July 25, 2003 — Patients with postinfective irritable bowel syndrome (PI-IBS) have more diarrheal symptoms, fewer psychiatric symptoms, and a greater increase in serotonin-containing enterochromaffin (EC) cells than those whose IBS did not start after an infectious disease, according to the results of a study published in the July issue of the American Journal of Gastroenterology. The investigators speculate that subclassifying patients may allow for better and more specific therapies for some patients with IBS.

"IBS patients are heterogeneous, both in symptoms and in etiology, and progress in understanding pathogenesis has been limited for lack of objective measures to allow meaningful subdivision," write Simon P. Dunlop, MSc, from University Hospital in Nottingham, U.K., and colleagues. "Recently there has been progress in defining one subgroup of patients, i.e., those developing IBS symptoms after an episode of infective gastroenteritis."

In this study, 75 consecutive IBS outpatients and 36 healthy controls completed a questionnaire and had a full diagnostic workup including rectal biopsy. Of the 75 patients with IBS, 23 had onset of symptoms after an infectious illness and 52 did not.

Predominance of diarrhea occurred in 70% of PI-IBS patients and in 42% of non–PI-IBS patients (P = .03), and previous treatment for anxiety or depression occurred in 26% of PI-IBS patients and in 54% of the non–PI-IBS group (P = .02).

Using conventional criteria, biopsy results for all patients were normal, but there were increased EC cells in the PI-IBS group compared with the non–PI-IBS group (P = .017) and with controls (P = .02). Lamina propria T lymphocytes were increased in PI-IBS (P = .026) and in non–PI-IBS (P = .011) patients compared with control patients, and mast cells were increased in non–PI-IBS patients (P = .054) compared with control patients.

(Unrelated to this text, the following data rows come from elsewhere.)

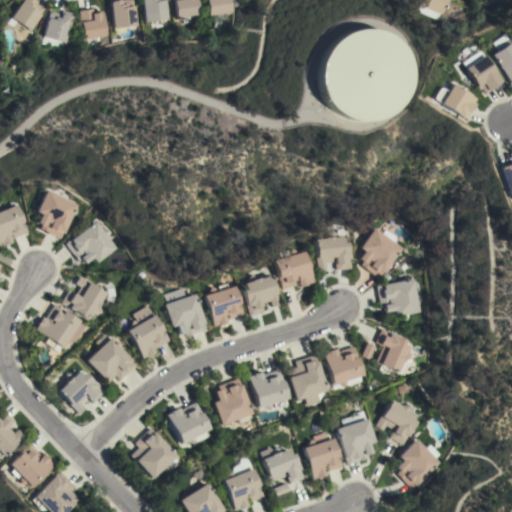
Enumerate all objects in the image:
building: (214, 6)
building: (216, 6)
building: (183, 7)
building: (428, 7)
building: (429, 7)
building: (182, 8)
building: (150, 10)
building: (152, 10)
building: (120, 12)
building: (119, 13)
building: (23, 14)
building: (24, 14)
building: (89, 24)
building: (90, 24)
building: (54, 25)
building: (56, 25)
building: (501, 57)
building: (501, 61)
building: (475, 72)
building: (477, 72)
water tower: (359, 74)
building: (357, 75)
road: (80, 88)
building: (452, 100)
building: (453, 101)
road: (507, 116)
building: (504, 178)
building: (503, 179)
building: (51, 213)
building: (53, 213)
building: (9, 224)
building: (9, 224)
building: (87, 244)
building: (88, 244)
building: (329, 252)
building: (330, 252)
building: (374, 252)
building: (375, 252)
building: (290, 269)
building: (290, 270)
building: (256, 294)
building: (257, 294)
building: (394, 297)
building: (396, 297)
building: (80, 298)
building: (81, 298)
building: (220, 304)
building: (219, 305)
building: (181, 315)
building: (183, 315)
building: (57, 327)
building: (55, 328)
building: (142, 332)
building: (145, 335)
building: (365, 351)
building: (388, 351)
building: (389, 351)
building: (107, 359)
building: (106, 361)
building: (339, 365)
building: (340, 367)
road: (198, 369)
building: (301, 380)
building: (304, 380)
building: (263, 388)
building: (264, 389)
building: (76, 390)
building: (77, 390)
road: (26, 400)
building: (226, 402)
building: (228, 403)
building: (393, 421)
building: (395, 421)
building: (183, 422)
building: (185, 423)
building: (5, 434)
building: (6, 434)
building: (353, 437)
building: (352, 440)
building: (147, 453)
building: (149, 453)
building: (317, 455)
building: (318, 456)
building: (412, 463)
building: (277, 464)
building: (278, 464)
building: (411, 464)
building: (24, 465)
building: (25, 466)
building: (240, 488)
building: (239, 489)
building: (51, 494)
building: (52, 494)
road: (93, 498)
building: (197, 501)
building: (199, 501)
road: (345, 508)
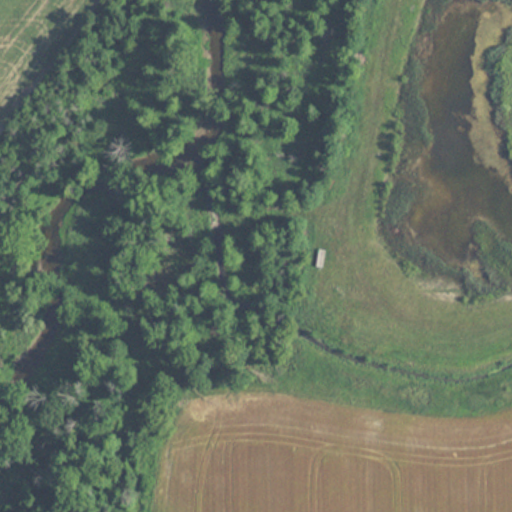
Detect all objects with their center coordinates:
river: (107, 178)
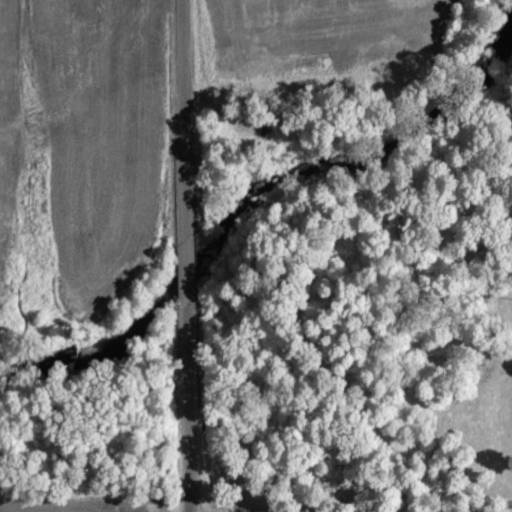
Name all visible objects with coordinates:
road: (183, 117)
road: (186, 273)
road: (188, 412)
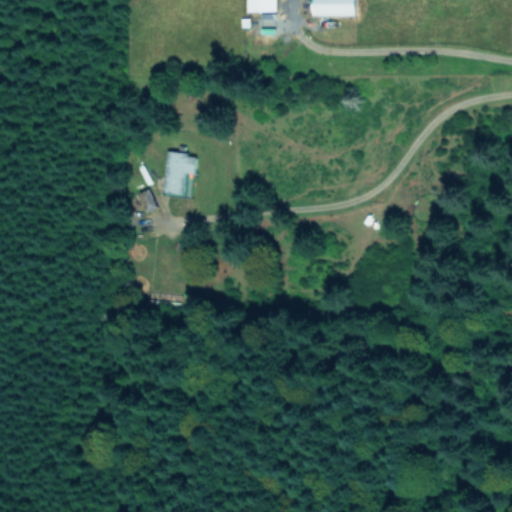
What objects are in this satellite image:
building: (260, 5)
building: (332, 7)
road: (384, 42)
building: (176, 169)
road: (351, 188)
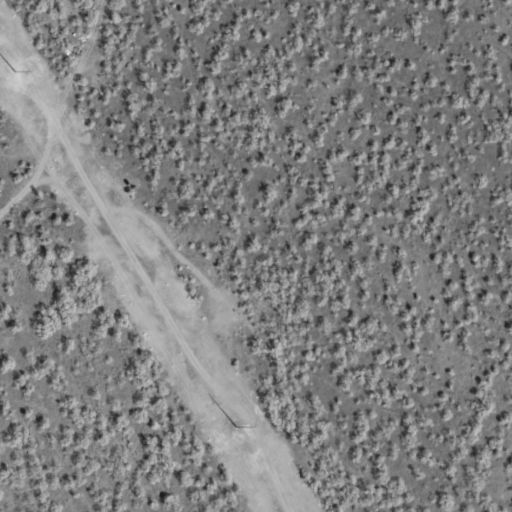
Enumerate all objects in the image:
power tower: (14, 70)
power tower: (232, 425)
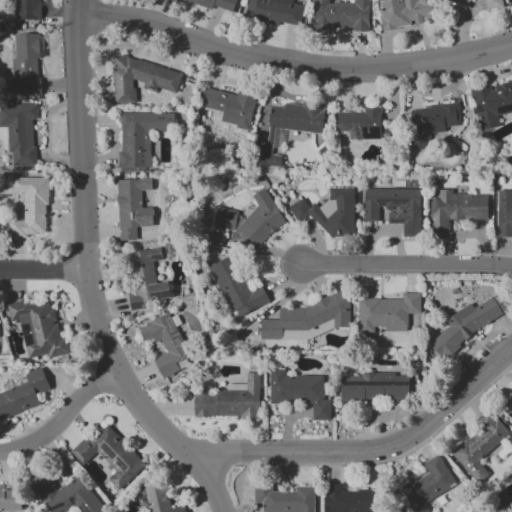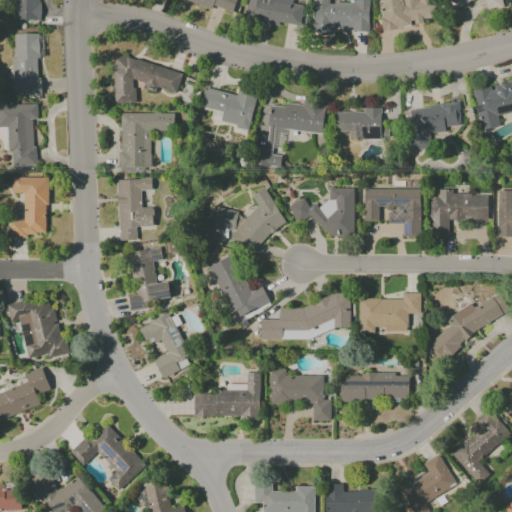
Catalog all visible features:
building: (476, 3)
building: (215, 4)
building: (26, 9)
building: (274, 12)
building: (404, 13)
building: (340, 15)
building: (25, 62)
road: (293, 62)
building: (140, 78)
building: (492, 103)
building: (230, 106)
building: (429, 123)
building: (358, 124)
building: (289, 127)
building: (19, 132)
building: (139, 137)
building: (30, 206)
building: (132, 207)
building: (394, 207)
building: (455, 210)
building: (504, 211)
building: (329, 212)
building: (251, 221)
road: (406, 265)
road: (43, 271)
road: (87, 277)
building: (146, 278)
building: (236, 288)
rooftop solar panel: (163, 295)
rooftop solar panel: (119, 303)
rooftop solar panel: (137, 309)
building: (387, 313)
building: (309, 319)
building: (465, 326)
rooftop solar panel: (25, 327)
building: (38, 328)
rooftop solar panel: (170, 330)
rooftop solar panel: (26, 334)
rooftop solar panel: (174, 335)
rooftop solar panel: (26, 342)
building: (166, 344)
rooftop solar panel: (176, 346)
building: (373, 386)
building: (299, 392)
building: (23, 393)
building: (230, 400)
building: (507, 407)
road: (60, 419)
building: (479, 444)
road: (367, 451)
rooftop solar panel: (108, 453)
building: (110, 455)
rooftop solar panel: (123, 464)
building: (428, 485)
building: (64, 494)
building: (10, 496)
building: (158, 498)
building: (284, 498)
building: (350, 500)
rooftop solar panel: (69, 502)
rooftop solar panel: (58, 507)
building: (508, 507)
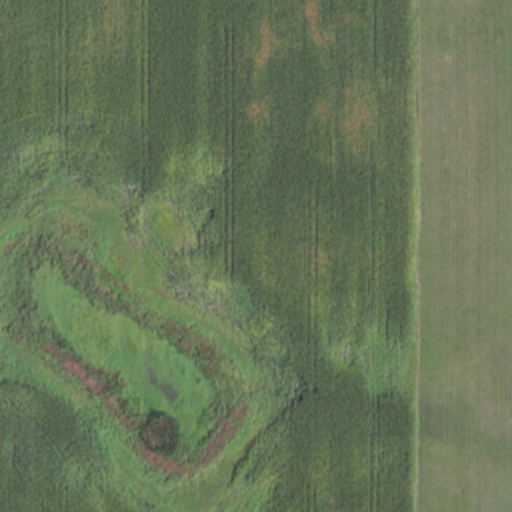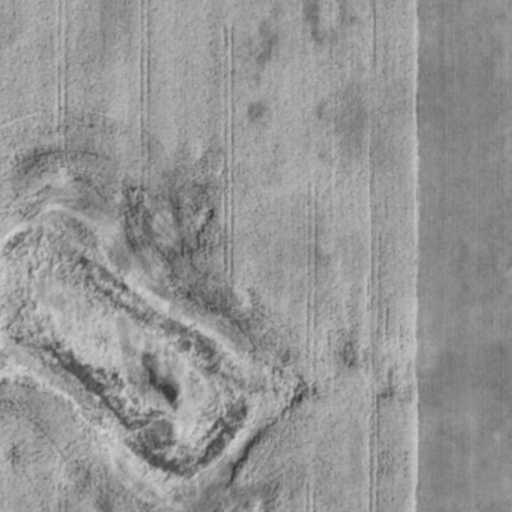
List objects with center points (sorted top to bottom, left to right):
airport runway: (462, 256)
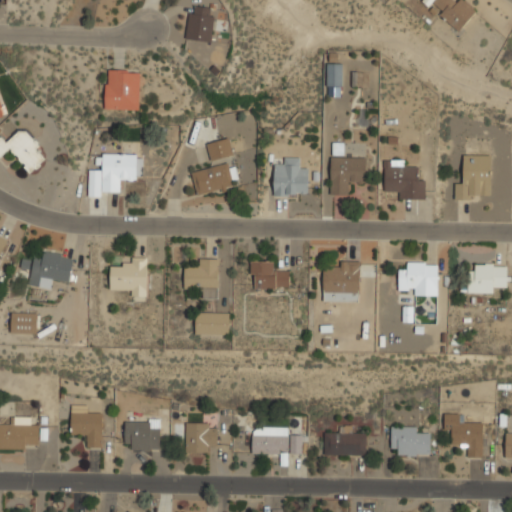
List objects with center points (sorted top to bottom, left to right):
building: (429, 3)
building: (455, 11)
building: (455, 12)
building: (200, 23)
building: (200, 23)
road: (73, 33)
building: (334, 74)
building: (334, 79)
building: (122, 89)
building: (122, 91)
building: (2, 109)
building: (0, 113)
building: (224, 147)
building: (22, 148)
building: (219, 148)
building: (24, 150)
building: (120, 169)
building: (346, 172)
building: (113, 173)
building: (346, 173)
building: (474, 176)
building: (291, 177)
building: (212, 178)
building: (475, 178)
building: (403, 179)
building: (403, 181)
building: (94, 182)
building: (290, 182)
road: (253, 227)
building: (2, 242)
building: (2, 243)
building: (50, 269)
building: (50, 269)
building: (131, 275)
building: (269, 275)
building: (130, 276)
building: (204, 276)
building: (268, 276)
building: (203, 277)
building: (486, 277)
building: (419, 278)
building: (420, 278)
building: (487, 278)
building: (341, 281)
building: (342, 281)
building: (24, 322)
building: (212, 322)
building: (211, 323)
building: (87, 424)
building: (86, 425)
building: (19, 433)
building: (465, 433)
building: (465, 433)
building: (20, 434)
building: (143, 434)
building: (143, 434)
building: (200, 436)
building: (201, 437)
building: (270, 439)
building: (274, 440)
building: (410, 440)
building: (409, 441)
building: (345, 442)
building: (345, 443)
building: (296, 444)
building: (508, 444)
building: (509, 447)
road: (255, 483)
building: (276, 510)
building: (276, 511)
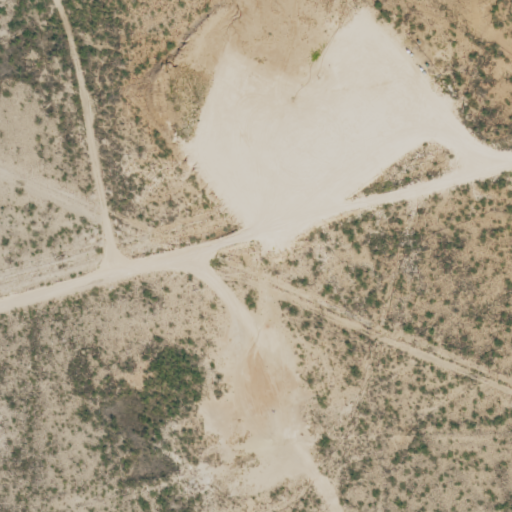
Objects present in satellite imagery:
road: (256, 218)
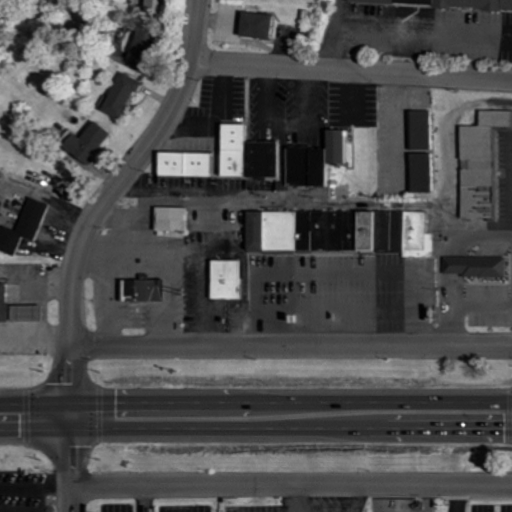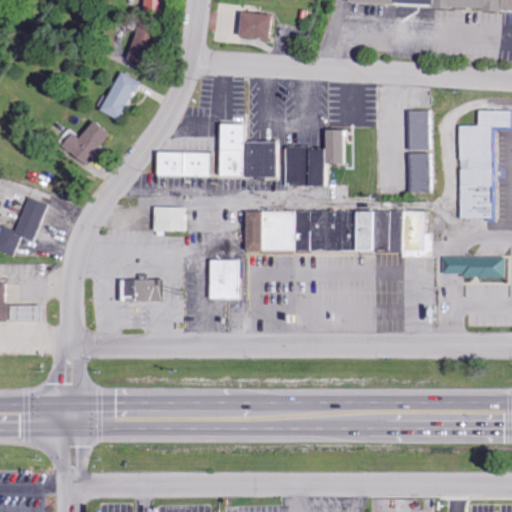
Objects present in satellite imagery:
building: (5, 2)
building: (442, 3)
building: (461, 3)
building: (160, 6)
road: (340, 14)
building: (266, 25)
road: (404, 32)
building: (150, 46)
road: (351, 70)
building: (126, 96)
road: (226, 122)
road: (391, 127)
building: (427, 130)
building: (93, 142)
building: (257, 154)
building: (321, 161)
building: (479, 162)
building: (195, 164)
building: (486, 165)
building: (428, 171)
road: (108, 199)
road: (314, 202)
building: (178, 219)
road: (224, 221)
building: (28, 227)
building: (333, 230)
building: (346, 232)
road: (172, 252)
building: (481, 266)
building: (473, 267)
road: (248, 275)
building: (233, 279)
road: (205, 281)
building: (140, 288)
building: (148, 290)
road: (113, 295)
building: (7, 302)
road: (484, 305)
building: (31, 313)
road: (454, 325)
road: (9, 329)
road: (291, 346)
road: (298, 401)
road: (43, 416)
road: (298, 429)
road: (74, 463)
road: (293, 483)
road: (146, 497)
road: (298, 497)
road: (431, 497)
road: (458, 497)
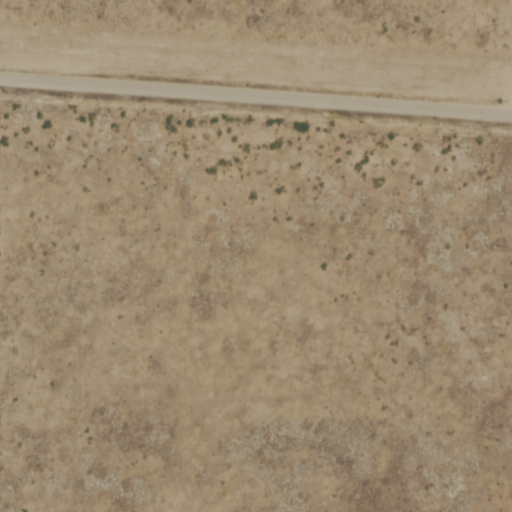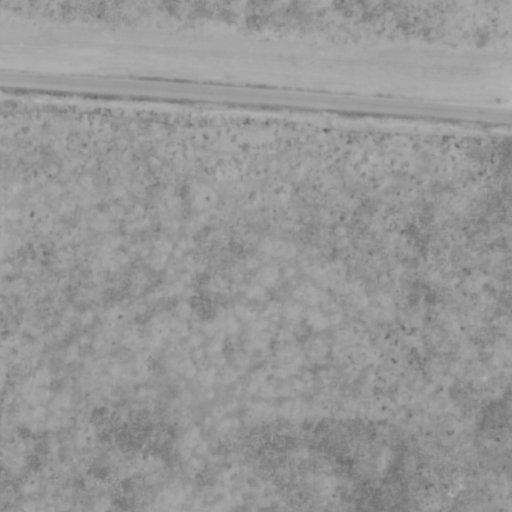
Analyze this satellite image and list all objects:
road: (256, 99)
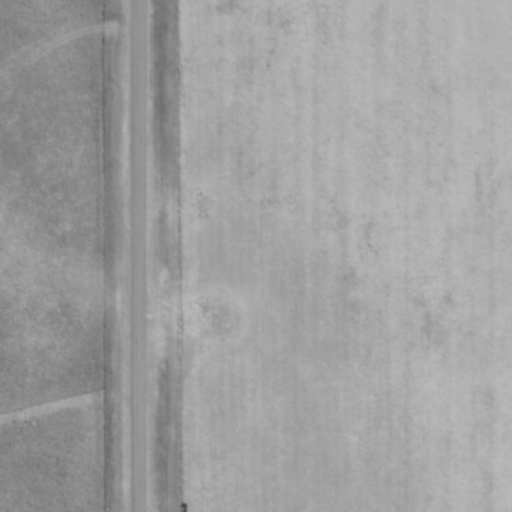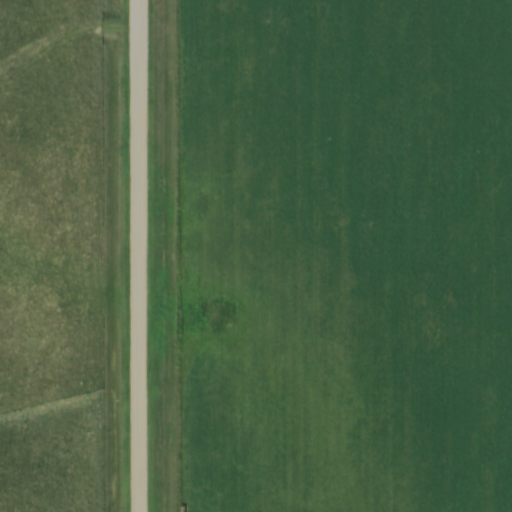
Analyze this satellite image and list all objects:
road: (140, 256)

The authors do not recommend rectal biopsy in all patients, but they note that "these group differences are important, as they suggest that different types of IBS may have different pathogenic mechanisms. By defining different 'key players' such as mast cells, lymphocytes, and EC cells, they suggest new specific pharmacological targets for therapy. They also suggest new objective measures such as plasma serotonin or serum tryptase with which we can seek to subclassify IBS and to identify those individuals who will respond to specific therapies."

AstraZeneca supported this work through an educational grant.